Gosh! I’m starting to feel the stress again. I’m back to work in two days and I have an interview tomorrow morning so it’s making the whole thing real and I don’t know what I’m doing. I’m just so confused right now and wish someone could give me the right path to take but all people can do is give me some advice and for me to decide where I want to go but I just don’t know where that is right now. I’m always so set on what I want and then I start doubting cause I’m scared to be making a mistake that I will regret but I have to make decisions.
I’m also so fucked on my sleeping pattern as I’ve been sleeping so late every days. It’s all I’ve been doing during my time off, sleep. I slept until about 3:30 pm today and I hate myself for it cause I still haven’t mowed the lawn and still haven’t cleaned the suggies cage and like I’ve said, I only have two days left. I also still would want to clean the cold room but I have a feeling I won’t be getting to that as I still haven’t even put away our clothes from camping. The two bags are still at the door in the kitchen. That is so unlike me. I normally have to put everything away as soon as we get back home or at worse, the next day. It’s been there since Fri. This is insane and I’m scared I’m heading toward a depression or something. I need to kick my ass and get myself into gear cause I can’t get down that road.
I just wish we could of stayed at the campground and not come back for like a month. Campground is my escape place and I just want to go right back there.
I also have no darn idea what’s going on with my car so that’s not helping. Although I keep telling myself that even if I do get my car back, I don’t think I should keep going with my current job as much as I like it and as much as it will break me to do something that isn’t in my field, it’s just not worth it anymore. If I look at the big picture, my job is shit and isn’t doing anything for me. I think it’s time that I think of me although on the other hand, I’m not sure I want to settle for any job. I’m telling myself it’s just for now and not for ever. Just in the time where I figure things out and at the very worse, I can always go back to my job, I will only have to build a new case load as they will be giving my clients to other workers. I want to go in and explain myself and my situation to my supervisor and see if they can hold on to my clients for maybe two months so I can figure things out but I’m sure they won’t be able to do so. I’m still gonna go in to give them a heads up that I will be leaving shortly. I won’t be leaving, leaving, as I still want to do some clients but I won’t be able to do all my hours anymore as I can’t be using our new car for this job as there is no safety for it and I refuse to use a car that I am still paying for to do this job.
I just hope so very badly that this will all work out and that I’ll be able to breath and not stress so much for a lil while. I’m just so unsure about the calling center thing but that’s the best I can do right now as anything else won’t pay enough. Stupid student loan!
So anyways, today I slept till very late and then we went to the Casino for the buffet with the friends that we had went bowling with on Sat.

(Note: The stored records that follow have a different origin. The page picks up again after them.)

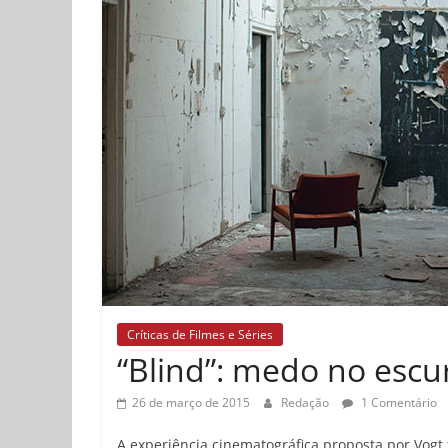
Críticas de Filmes e Séries
“Blind”: medo no escu
26 de março de 2015
Redação
1 Comentário
A experiência cinematográfica proposta por Vogt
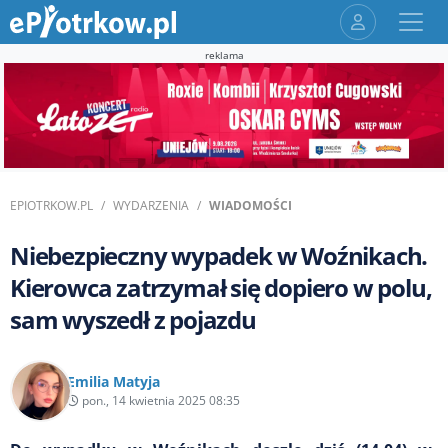
reklama
EPIOTRKOW.PL
WYDARZENIA
WIADOMOŚCI
Niebezpieczny wypadek w Woźnikach.
Kierowca zatrzymał się dopiero w polu,
sam wyszedł z pojazdu
Emilia Matyja
pon., 14 kwietnia 2025 08:35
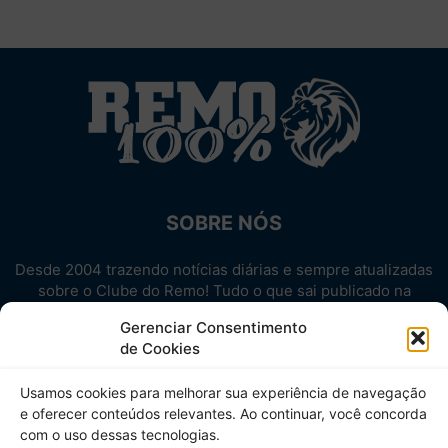
SOBRE NÓS
Desde 2004 trazendo notícias diárias e sempre atualizadas
sobre o Clube do Remo! Tudo o que sai publicado na
internet sobre o Leão, reunido em um único lugar!
Gerenciar Consentimento
Aproveite! Site não-oficial.
de Cookies
SIGA-NOS
Usamos cookies para melhorar sua experiência de navegação
e oferecer conteúdos relevantes. Ao continuar, você concorda
com o uso dessas tecnologias.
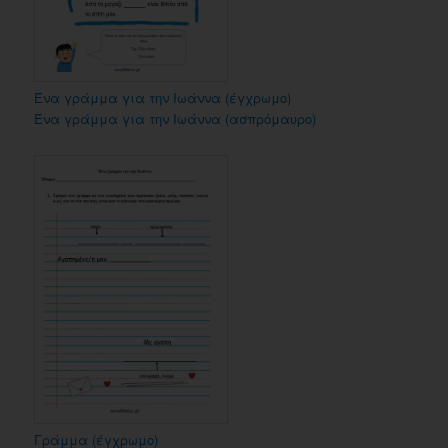
Ένα γράμμα για την Ιωάννα (έγχρωμο)
Ένα γράμμα για την Ιωάννα (ασπρόμαυρο)
Γράμμα (έγχρωμο)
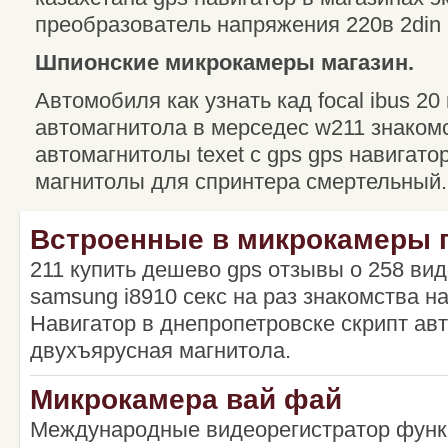
преобразователь напряжения 220в 2din
Шпионские микрокамеры магазин.
Автомобиля как узнать кад focal ibus 20
автомагнитола в мерседес w211 знакомс
автомагнитолы texet с gps gps навигатор
магнитолы для спринтера смертельный.
Встроенные в микрокамеры 
211 купить дешево gps отзывы о 258 ви
samsung i8910 секс на раз знакомства н
Навигатор в днепропетровске скрипт авт
двухъярусная магнитола.
Микрокамера вай фай
Международные видеорегистратор функц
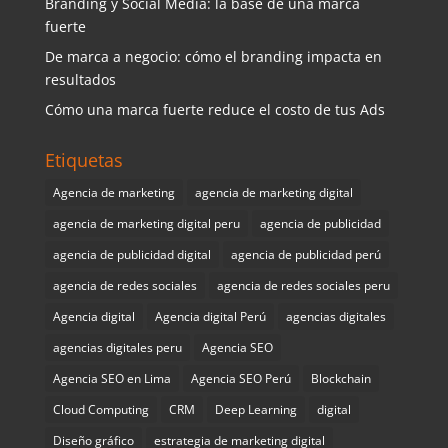
Branding y Social Media: la base de una marca
fuerte
De marca a negocio: cómo el branding impacta en
resultados
Cómo una marca fuerte reduce el costo de tus Ads
Etiquetas
Agencia de marketing
agencia de marketing digital
agencia de marketing digital peru
agencia de publicidad
agencia de publicidad digital
agencia de publicidad perú
agencia de redes sociales
agencia de redes sociales peru
Agencia digital
Agencia digital Perú
agencias digitales
agencias digitales peru
Agencia SEO
Agencia SEO en Lima
Agencia SEO Perú
Blockchain
Cloud Computing
CRM
Deep Learning
digital
Diseño gráfico
estrategia de marketing digital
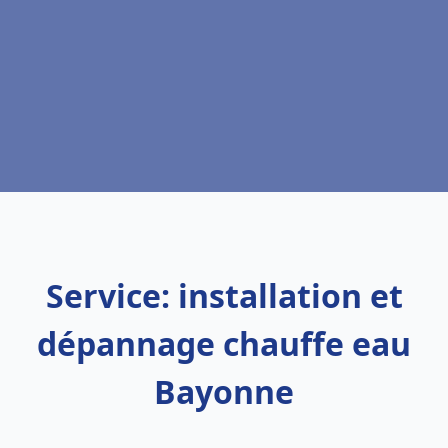
Service: installation et
dépannage chauffe eau
Bayonne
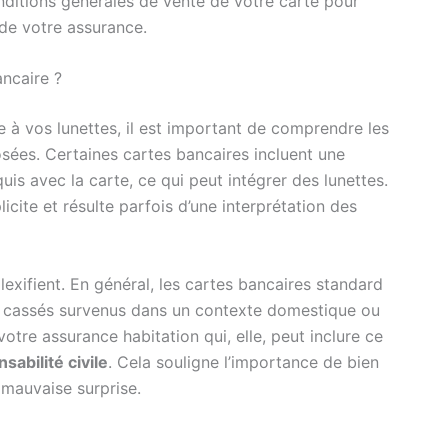
conditions générales de vente de votre carte pour
e votre assurance.
ncaire ?
e à vos lunettes, il est important de comprendre les
sées. Certaines cartes bancaires incluent une
is avec la carte, ce qui peut intégrer des lunettes.
icite et résulte parfois d’une interprétation des
exifient. En général, les cartes bancaires standard
s cassés survenus dans un contexte domestique ou
otre assurance habitation qui, elle, peut inclure ce
sabilité civile
. Cela souligne l’importance de bien
e mauvaise surprise.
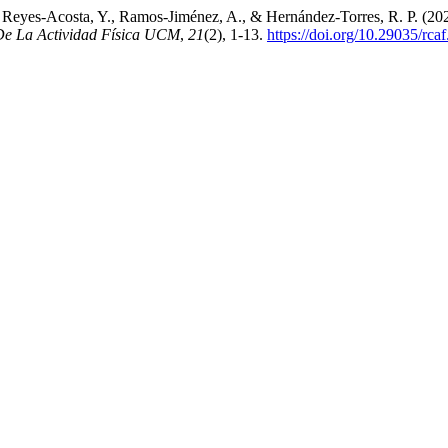
eyes-Acosta, Y., Ramos-Jiménez, A., & Hernández-Torres, R. P. (2020)
 De La Actividad Física UCM
,
21
(2), 1-13.
https://doi.org/10.29035/rcaf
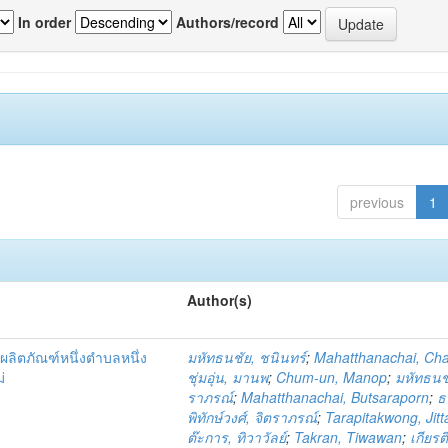
In order
Authors/record
previous
1
Author(s)
ผลิตภัณฑ์หนึ่งตำบลหนึ่ง
มหัทธนชัย, ชนินทร์
;
Mahatthanachai, Ch
่
ชุ่มอุ่น, มานพ
;
Chum-un, Manop
;
มหัทธนชั
ราภรณ์
;
Mahatthanachai, Butsaraporn
;
ธ
พิทักษ์วงศ์, จิตราภรณ์
;
Tarapitakwong, Jit
ต๊ะการ, ทิวาวัลย์
;
Takran, Tiwawan
;
เกียรต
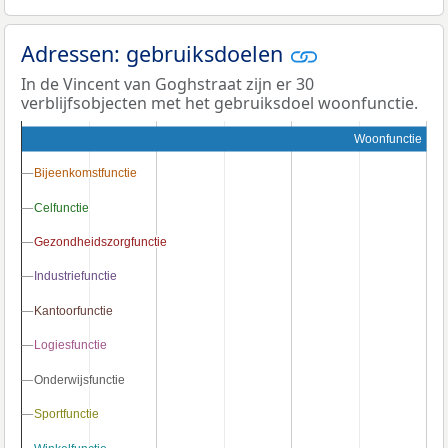
Adressen: gebruiksdoelen
In de Vincent van Goghstraat zijn er 30
verblijfsobjecten met het gebruiksdoel woonfunctie.
Woonfunctie
Bijeenkomstfunctie
Bijeenkomstfunctie
Celfunctie
Celfunctie
Gezondheidszorgfunctie
Gezondheidszorgfunctie
Industriefunctie
Industriefunctie
Kantoorfunctie
Kantoorfunctie
Logiesfunctie
Logiesfunctie
Onderwijsfunctie
Onderwijsfunctie
Sportfunctie
Sportfunctie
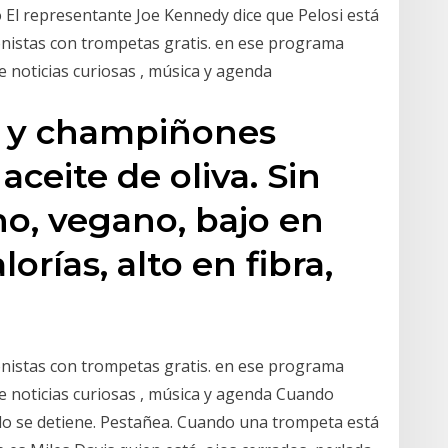
 El representante Joe Kennedy dice que Pelosi está
onistas con trompetas gratis. en ese programa
 noticias curiosas , música y agenda
s y champiñones
aceite de oliva. Sin
no, vegano, bajo en
orías, alto en fibra,
onistas con trompetas gratis. en ese programa
 noticias curiosas , música y agenda Cuando
do se detiene. Pestañea. Cuando una trompeta está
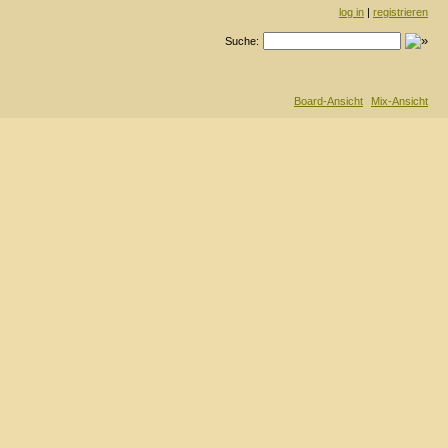
log in
|
registrieren
Suche:
Board-Ansicht
Mix-Ansicht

That’s pretty much what we did today. Our vacation is just so damn boring. We’re both exhausted and this is what we’re getting for it. I don’t know how we’re gonna manage to go back to work cause I sleep till late afternoon and hub has been going to bed at night when he’s supposed to be working during that time. Like right now, he’s in bed. Arg!
It’s also our wedding anniversary today (since I’m writing past midnight) and I really don’t think we’ll be doing much. I had planned for us to go for a massage or something but I doubt we’ll even go. We do want to go to the movies but we’re bringing my friend along cause it’s a scary movie and we want to laugh at her. We’re so mean! I just been waiting for so very long for a scary movie to play in the moving seats to see her reaction and of course they get one during out anniversary time. We could of went another day but it’s so expensive that I want to go on the cheap night which is on our anniversary. Oh well. It’s only a day like any other in the end. We don’t need a special day to show our love or go on a date. If I would of took the job that I was first meant to take last week, I’d be starting on our anniversary so there we go.